#### Selected text:
Assessing the use of Diffusion models for motion artifact correction in brain MRI
Journal:
arXiv
Published Date:
Feb 3, 2025
Abstract
Magnetic Resonance Imaging generally requires long exposure times, while
being sensitive to patient motion, resulting in artifacts in the acquired
images, which may hinder their diagnostic relevance. Despite research efforts
to decrease the acquisition time, and designing efficient acquisition
sequences, motion artifacts are still a persistent problem, pushing toward the
need for the development of automatic motion artifact correction techniques.
Recently, diffusion models have been proposed as a solution for the task at
hand. While diffusion models can produce high-quality reconstructions, they are
also susceptible to hallucination, which poses risks in diagnostic
applications. In this study, we critically evaluate the use of diffusion models
for correcting motion artifacts in 2D brain MRI scans. Using a popular
benchmark dataset, we compare a diffusion model-based approach with
state-of-the-art methods consisting of Unets trained in a supervised fashion on
motion-affected images to reconstruct ground truth motion-free images. Our
findings reveal mixed results: diffusion models can produce accurate
predictions or generate harmful hallucinations in this context, depending on
data heterogeneity and the acquisition planes considered as input.

#### Exercises:
A) Summarize the abstract on diffusion models for brain MRI motion correction in two sentences.
B) From the abstract, print the passage that begins with "Assessing the use" and stops after "artifact correction techniques.", with no changes.
C) In the abstract, what are the state-of-the-art methods that the diffusion model-based approach is compared with?

#### Dataset content:
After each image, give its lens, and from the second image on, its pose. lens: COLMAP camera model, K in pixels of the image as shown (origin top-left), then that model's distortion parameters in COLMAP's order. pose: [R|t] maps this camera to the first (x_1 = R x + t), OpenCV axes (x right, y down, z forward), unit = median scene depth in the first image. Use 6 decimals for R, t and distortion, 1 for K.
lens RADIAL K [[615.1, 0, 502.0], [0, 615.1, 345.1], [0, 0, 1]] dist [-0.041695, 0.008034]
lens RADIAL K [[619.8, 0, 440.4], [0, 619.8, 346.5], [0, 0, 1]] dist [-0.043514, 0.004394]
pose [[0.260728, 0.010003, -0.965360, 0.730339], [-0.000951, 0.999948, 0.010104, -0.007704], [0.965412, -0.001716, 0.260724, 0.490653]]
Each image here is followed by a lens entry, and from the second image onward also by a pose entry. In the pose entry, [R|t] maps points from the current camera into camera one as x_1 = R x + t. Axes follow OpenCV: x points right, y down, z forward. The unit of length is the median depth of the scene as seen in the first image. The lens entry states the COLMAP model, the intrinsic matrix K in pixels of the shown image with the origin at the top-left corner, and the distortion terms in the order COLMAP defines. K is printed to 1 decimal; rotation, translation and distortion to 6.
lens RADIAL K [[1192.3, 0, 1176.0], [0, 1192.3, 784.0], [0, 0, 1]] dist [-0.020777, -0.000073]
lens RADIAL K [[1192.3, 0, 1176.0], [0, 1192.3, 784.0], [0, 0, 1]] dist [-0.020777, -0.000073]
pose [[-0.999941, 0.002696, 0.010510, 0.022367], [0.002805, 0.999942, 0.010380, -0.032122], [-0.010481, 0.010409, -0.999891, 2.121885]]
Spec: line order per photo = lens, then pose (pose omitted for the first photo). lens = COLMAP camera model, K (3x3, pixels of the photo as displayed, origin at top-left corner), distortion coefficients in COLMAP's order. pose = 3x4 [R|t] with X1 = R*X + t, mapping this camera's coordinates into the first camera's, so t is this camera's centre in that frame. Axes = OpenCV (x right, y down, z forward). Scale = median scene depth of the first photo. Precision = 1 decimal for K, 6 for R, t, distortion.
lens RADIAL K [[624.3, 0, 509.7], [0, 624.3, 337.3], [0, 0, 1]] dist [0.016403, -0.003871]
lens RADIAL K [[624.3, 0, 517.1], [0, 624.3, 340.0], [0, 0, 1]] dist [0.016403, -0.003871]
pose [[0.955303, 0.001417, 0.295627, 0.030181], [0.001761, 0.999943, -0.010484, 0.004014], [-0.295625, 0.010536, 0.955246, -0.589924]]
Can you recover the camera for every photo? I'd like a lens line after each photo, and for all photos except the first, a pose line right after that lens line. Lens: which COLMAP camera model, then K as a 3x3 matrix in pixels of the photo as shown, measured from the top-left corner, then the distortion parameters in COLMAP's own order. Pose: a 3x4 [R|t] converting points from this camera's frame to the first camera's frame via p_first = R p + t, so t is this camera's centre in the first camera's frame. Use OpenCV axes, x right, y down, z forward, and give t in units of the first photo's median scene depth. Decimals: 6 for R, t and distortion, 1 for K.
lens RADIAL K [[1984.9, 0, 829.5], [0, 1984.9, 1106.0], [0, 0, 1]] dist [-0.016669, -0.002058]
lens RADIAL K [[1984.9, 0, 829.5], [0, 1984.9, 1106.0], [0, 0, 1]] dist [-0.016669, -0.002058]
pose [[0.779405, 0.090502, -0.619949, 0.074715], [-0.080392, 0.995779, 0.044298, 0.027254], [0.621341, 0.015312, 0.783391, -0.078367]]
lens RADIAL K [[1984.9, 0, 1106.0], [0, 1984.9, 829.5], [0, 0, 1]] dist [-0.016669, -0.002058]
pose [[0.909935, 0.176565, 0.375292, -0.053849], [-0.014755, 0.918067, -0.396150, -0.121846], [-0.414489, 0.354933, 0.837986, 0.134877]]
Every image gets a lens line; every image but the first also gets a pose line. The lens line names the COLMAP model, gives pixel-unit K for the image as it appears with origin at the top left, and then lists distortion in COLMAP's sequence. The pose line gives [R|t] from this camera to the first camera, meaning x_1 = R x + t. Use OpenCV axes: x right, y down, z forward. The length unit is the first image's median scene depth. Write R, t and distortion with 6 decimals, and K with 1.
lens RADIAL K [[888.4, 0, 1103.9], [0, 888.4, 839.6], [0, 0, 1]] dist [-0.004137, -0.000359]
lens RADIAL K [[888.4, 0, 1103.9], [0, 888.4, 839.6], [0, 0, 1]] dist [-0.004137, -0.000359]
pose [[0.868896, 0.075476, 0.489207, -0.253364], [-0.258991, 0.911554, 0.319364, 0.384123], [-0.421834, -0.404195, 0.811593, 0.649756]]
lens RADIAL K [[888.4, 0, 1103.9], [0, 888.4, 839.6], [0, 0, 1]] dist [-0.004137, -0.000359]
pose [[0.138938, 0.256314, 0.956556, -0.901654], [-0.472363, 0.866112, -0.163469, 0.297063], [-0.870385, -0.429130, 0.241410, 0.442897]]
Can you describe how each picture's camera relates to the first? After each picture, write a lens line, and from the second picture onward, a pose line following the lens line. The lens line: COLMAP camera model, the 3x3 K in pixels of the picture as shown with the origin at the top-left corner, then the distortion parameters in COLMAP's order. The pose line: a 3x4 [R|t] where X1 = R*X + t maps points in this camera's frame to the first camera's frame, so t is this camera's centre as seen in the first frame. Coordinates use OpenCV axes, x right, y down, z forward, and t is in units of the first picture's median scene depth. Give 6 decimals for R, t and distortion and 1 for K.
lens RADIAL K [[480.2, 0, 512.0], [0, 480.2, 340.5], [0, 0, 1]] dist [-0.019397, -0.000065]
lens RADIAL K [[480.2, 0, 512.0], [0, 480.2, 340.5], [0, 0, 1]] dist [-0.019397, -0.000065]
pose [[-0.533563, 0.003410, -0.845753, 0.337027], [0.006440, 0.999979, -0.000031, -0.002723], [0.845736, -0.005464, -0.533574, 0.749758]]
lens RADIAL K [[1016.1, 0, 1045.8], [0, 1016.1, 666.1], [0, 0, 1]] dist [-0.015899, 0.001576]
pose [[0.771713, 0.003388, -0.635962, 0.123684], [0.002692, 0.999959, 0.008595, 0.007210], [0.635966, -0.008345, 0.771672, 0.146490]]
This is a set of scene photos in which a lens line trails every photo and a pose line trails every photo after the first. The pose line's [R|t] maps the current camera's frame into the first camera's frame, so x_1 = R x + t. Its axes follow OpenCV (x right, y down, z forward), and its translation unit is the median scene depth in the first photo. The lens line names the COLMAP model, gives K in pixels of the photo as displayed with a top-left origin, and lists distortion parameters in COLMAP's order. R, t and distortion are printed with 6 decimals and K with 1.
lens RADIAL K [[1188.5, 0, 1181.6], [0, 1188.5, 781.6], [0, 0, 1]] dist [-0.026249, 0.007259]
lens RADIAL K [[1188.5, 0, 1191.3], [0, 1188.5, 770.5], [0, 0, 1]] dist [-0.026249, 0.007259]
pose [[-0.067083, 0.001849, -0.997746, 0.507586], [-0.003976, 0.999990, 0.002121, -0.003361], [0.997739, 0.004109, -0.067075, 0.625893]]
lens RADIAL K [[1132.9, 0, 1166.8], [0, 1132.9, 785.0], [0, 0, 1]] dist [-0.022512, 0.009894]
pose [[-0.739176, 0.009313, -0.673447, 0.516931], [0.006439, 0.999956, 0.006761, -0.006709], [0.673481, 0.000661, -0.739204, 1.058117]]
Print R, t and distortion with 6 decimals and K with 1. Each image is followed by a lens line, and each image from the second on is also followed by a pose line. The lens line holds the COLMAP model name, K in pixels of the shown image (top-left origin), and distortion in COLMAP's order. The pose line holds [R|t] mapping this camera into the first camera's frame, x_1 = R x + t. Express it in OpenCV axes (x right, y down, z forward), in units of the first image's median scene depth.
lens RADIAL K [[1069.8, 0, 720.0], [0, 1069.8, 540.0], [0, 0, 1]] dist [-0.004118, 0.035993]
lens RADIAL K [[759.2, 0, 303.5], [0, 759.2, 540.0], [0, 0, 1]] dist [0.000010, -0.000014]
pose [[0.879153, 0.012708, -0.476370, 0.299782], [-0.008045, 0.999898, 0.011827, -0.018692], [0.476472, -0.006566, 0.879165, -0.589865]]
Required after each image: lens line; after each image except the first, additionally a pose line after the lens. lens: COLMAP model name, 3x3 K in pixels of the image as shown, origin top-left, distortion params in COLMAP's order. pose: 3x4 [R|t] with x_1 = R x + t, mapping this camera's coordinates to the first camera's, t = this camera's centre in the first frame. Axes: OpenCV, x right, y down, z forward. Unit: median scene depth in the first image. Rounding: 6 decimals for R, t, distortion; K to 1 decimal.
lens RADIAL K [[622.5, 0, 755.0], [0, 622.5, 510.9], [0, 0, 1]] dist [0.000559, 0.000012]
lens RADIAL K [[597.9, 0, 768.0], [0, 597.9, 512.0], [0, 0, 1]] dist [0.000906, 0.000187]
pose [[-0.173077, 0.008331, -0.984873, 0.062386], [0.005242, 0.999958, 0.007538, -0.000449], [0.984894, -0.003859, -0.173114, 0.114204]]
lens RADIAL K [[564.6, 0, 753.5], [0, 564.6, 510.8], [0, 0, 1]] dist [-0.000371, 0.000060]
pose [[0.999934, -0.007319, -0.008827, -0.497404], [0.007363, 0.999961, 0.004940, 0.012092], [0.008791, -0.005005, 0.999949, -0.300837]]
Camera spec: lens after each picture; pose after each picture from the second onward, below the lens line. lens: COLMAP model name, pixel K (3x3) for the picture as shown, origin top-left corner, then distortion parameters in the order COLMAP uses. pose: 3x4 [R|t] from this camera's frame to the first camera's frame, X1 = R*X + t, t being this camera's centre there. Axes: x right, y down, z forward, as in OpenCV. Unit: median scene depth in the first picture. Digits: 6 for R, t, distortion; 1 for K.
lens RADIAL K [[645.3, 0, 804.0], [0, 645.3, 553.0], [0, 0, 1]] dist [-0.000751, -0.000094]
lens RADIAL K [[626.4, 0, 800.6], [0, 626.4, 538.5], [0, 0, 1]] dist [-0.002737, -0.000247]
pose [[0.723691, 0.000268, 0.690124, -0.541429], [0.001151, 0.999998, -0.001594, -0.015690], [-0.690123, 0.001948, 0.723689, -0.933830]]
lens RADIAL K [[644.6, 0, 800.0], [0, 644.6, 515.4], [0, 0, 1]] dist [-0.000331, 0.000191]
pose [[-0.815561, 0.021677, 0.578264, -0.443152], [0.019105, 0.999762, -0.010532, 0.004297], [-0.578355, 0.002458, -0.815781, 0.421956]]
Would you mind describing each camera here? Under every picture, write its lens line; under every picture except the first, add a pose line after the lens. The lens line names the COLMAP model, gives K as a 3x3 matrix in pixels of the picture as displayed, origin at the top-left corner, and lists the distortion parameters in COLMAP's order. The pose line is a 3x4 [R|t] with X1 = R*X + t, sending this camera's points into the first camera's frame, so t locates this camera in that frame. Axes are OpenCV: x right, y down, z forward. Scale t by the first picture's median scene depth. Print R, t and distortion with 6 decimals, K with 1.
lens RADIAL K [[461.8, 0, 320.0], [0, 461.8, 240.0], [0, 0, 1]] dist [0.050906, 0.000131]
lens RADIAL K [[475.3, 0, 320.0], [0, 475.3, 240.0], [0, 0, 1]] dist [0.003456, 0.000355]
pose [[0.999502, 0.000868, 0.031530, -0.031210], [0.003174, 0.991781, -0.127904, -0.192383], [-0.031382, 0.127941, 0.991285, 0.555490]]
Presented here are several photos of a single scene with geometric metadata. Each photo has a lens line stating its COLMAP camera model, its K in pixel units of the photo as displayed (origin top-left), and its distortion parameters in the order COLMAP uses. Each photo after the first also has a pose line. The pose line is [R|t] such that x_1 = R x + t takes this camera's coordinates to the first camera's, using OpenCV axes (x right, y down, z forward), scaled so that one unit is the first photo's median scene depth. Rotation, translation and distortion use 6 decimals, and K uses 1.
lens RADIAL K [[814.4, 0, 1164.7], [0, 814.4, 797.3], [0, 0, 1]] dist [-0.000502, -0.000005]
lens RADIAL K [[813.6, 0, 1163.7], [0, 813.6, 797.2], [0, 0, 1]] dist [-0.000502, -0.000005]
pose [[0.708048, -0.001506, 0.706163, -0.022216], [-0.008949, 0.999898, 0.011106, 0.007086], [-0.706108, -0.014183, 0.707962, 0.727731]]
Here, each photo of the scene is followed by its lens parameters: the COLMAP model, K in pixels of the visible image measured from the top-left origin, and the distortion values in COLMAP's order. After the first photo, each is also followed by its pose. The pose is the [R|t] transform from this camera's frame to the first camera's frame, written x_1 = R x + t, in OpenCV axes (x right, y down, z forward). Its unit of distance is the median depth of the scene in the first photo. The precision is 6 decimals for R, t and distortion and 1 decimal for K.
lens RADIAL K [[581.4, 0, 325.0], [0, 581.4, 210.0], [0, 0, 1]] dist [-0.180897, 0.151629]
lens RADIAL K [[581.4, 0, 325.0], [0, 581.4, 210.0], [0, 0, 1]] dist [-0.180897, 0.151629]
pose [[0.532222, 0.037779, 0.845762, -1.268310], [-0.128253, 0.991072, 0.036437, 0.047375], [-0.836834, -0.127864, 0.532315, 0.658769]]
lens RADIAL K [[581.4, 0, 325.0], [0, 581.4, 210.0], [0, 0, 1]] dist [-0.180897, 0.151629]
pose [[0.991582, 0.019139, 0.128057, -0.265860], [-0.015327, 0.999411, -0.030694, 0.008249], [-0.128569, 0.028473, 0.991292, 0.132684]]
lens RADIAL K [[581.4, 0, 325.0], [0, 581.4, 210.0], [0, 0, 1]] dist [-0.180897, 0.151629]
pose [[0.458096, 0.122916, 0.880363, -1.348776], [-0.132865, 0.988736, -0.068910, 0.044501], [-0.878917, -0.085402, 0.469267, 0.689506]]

#### Exercise solutions:
A) Motion artifacts remain a persistent problem in MRI despite efforts to shorten acquisition time, and diffusion models have been proposed to correct them even though they are susceptible to hallucination. The study compares a diffusion model-based approach with supervised Unets on 2D brain MRI scans from a popular benchmark dataset and finds mixed results that depend on data heterogeneity and the acquisition planes used as input.

B)
Assessing the use of Diffusion models for motion artifact correction in brain MRI
Journal:
arXiv
Published Date:
Feb 3, 2025
Abstract
Magnetic Resonance Imaging generally requires long exposure times, while
being sensitive to patient motion, resulting in artifacts in the acquired
images, which may hinder their diagnostic relevance. Despite research efforts
to decrease the acquisition time, and designing efficient acquisition
sequences, motion artifacts are still a persistent problem, pushing toward the
need for the development of automatic motion artifact correction techniques.

C) Unets trained in a supervised fashion on motion-affected images to reconstruct ground truth motion-free images.